In weniger klar abgegrenzten Feldern wie etwa der Medizin oder der Industrieproduktion ist das noch nicht so einfach. In der aktuellen Ausgabe von process pur 1/2019 finden Sie einige Beispiele dafür, welche Möglichkeiten es jetzt schon gibt, wo die Grenzen des Einsetzen von KI liegen, und worin Experten die Zukunft von KI-Anwendungen sehen. Machine Learning ist dabei nichts anderes als der Versuch, intelligentes Verhalten zu automatisieren. Und hier liegt die eigentliche Schwäche von KI. Was intelligentes Verhalten ist, daran scheiden sich die Geister.

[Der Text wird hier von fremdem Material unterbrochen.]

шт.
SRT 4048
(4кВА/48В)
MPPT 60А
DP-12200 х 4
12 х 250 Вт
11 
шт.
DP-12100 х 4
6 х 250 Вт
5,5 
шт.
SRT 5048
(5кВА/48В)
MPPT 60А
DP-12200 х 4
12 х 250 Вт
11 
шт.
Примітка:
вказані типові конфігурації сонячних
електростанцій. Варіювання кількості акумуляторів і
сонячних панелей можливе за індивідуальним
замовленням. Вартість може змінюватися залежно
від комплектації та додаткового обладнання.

Ich zum Beispiel hege großes Misstrauen hinsichtlich der Problemlösungsfähigkeit von Menschen, die lustige Bürosprüche an ihre Zimmertüre hängen. Dafür wurden meiner Meinung nach weder Drucker noch Tixostreifen erfunden, und schon gar nicht Aphorismen geprägt. Wer von uns beiden definiert, was intelligentes Verhalten ist: Der Sprüchekleber oder der Spruchverweigerer? "Der Nachteil der Intelligenz besteht darin, dass man ununterbrochen gezwungen ist, dazuzulernen", soll der Schriftsteller George Bernhard Shaw gesagt haben. Ein sehr schöner Satz. Warten Sie einen Moment, ich druck mir das aus und hängs an meine Türe.